Durban
The port of Durban (Photo: Tom Westcott)

As spot rates on most shipping routes continue to rise – albeit at a slightly lesser rate than last month – there are increased reports of shippers with contracted cargo seeing their containers rolled at ports of loading.

Yesterday, spot freight rate platform Freightos published its latest survey of some 50 shippers and forwarders and reported “that since early May, nearly 70% of BCOs and forwarders with long-term ocean contracts have had containers rolled or pushed to the spot market, or are facing contract renegotiations with carriers to increase their long term rate levels”.

“With capacity and equipment scarce and spot rates now several thousand dollars above long-term contract levels, annual agreements are once again becoming unreliable,” Freightos head of research Judah Levine said.

On an anecdotal level, one shipper told The Loadstar this morning that a major carrier with whom it is a named account on the Asia-Europe trade had “cut our allocation in half and even then there’s no space to book with our fixed rates – surcharges are double the freight”.

And in a line that might have come from Back to the Future (if was about shipping), they added: “So we are looking to go back to the 1960s and book bulk shipments!”

Ironically, according to new research from liner analyst Alphaliner, the Asia-North Europe trade is actually the poorest earner amongst trades for carriers when measured on a revenue per teu per nautical mile basis.

An Alphaliner analysis of the price movements on the Shanghai Containerised Freight Index (SCFI) since it hit its record high in January 2022, found that shippers on the Shanghai-Durban leg currently pay the most, at just under “$0.70 for each of the 6,936 nautical miles (nm) of this trade route. This is the highest of all deepsea trades covered by the SCFI”.

Shippers on Shanghai-Rotterdam pay under half this per nm, the study found.
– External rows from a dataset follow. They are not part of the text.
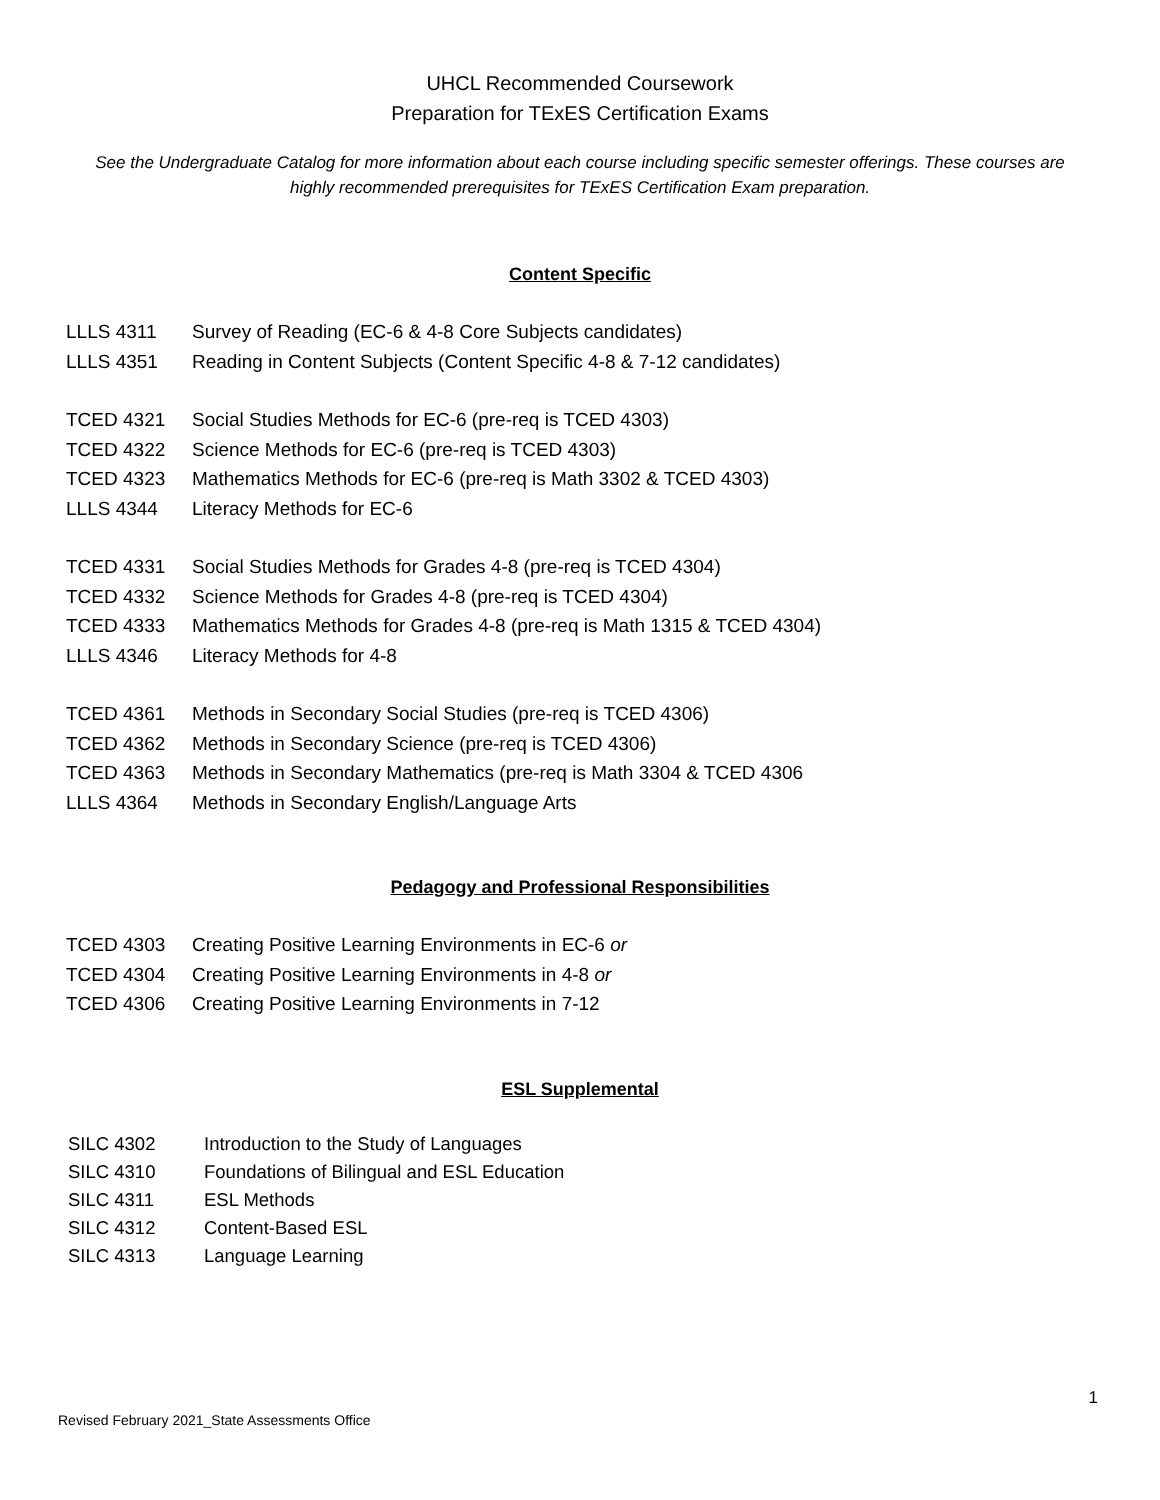UHCL Recommended Coursework
Preparation for TExES Certification Exams
See the Undergraduate Catalog for more information about each course including specific semester offerings. These courses are highly recommended prerequisites for TExES Certification Exam preparation.
Content Specific
LLLS 4311 Survey of Reading (EC-6 & 4-8 Core Subjects candidates)
LLLS 4351 Reading in Content Subjects (Content Specific 4-8 & 7-12 candidates)
TCED 4321 Social Studies Methods for EC-6 (pre-req is TCED 4303)
TCED 4322 Science Methods for EC-6 (pre-req is TCED 4303)
TCED 4323 Mathematics Methods for EC-6 (pre-req is Math 3302 & TCED 4303)
LLLS 4344 Literacy Methods for EC-6
TCED 4331 Social Studies Methods for Grades 4-8 (pre-req is TCED 4304)
TCED 4332 Science Methods for Grades 4-8 (pre-req is TCED 4304)
TCED 4333 Mathematics Methods for Grades 4-8 (pre-req is Math 1315 & TCED 4304)
LLLS 4346 Literacy Methods for 4-8
TCED 4361 Methods in Secondary Social Studies (pre-req is TCED 4306)
TCED 4362 Methods in Secondary Science (pre-req is TCED 4306)
TCED 4363 Methods in Secondary Mathematics (pre-req is Math 3304 & TCED 4306
LLLS 4364 Methods in Secondary English/Language Arts
Pedagogy and Professional Responsibilities
TCED 4303 Creating Positive Learning Environments in EC-6 or
TCED 4304 Creating Positive Learning Environments in 4-8 or
TCED 4306 Creating Positive Learning Environments in 7-12
ESL Supplemental
SILC 4302 Introduction to the Study of Languages
SILC 4310 Foundations of Bilingual and ESL Education
SILC 4311 ESL Methods
SILC 4312 Content-Based ESL
SILC 4313 Language Learning
1
Revised February 2021_State Assessments Office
“Transport of spot cargo from Shanghai to North Europe is less rewarding. The longer sailing distance via South Africa results in an income of only $0.27 per nautical mile, which is the lowest amount in our review.

“However, this still represents a substantial increase compared to an income of only $0.08 per nm one year ago.

“Earnings during the pandemic reached no less than $0.74 on this trade lane in early January 2022,” Alphaliner writes.

It added that the transpacific markets were behaving in a similar fashion, with rates once again surging to both the US east and west coasts, but had not yet reached the level of early 2022.

“Carriers currently earn $0.53 per nm/teu on Shanghai to Los Angeles, which compares to only $0.14 a year ago and $0.69 during the pandemic.

“The longer sailing distance from Shanghai to New York (10,587 nm via the Panama Canal) explains a lower income of $0.34 per nm.

“Once again, this represents a significant year-on-year increase on $0.12, but it does not yet come close to the earnings of $0.56 in January 2022,” it added.

Shanghai-Santos was the second most expensive route on the SCFI, at $0.68 per nm, and Shanghai-Lagos was third.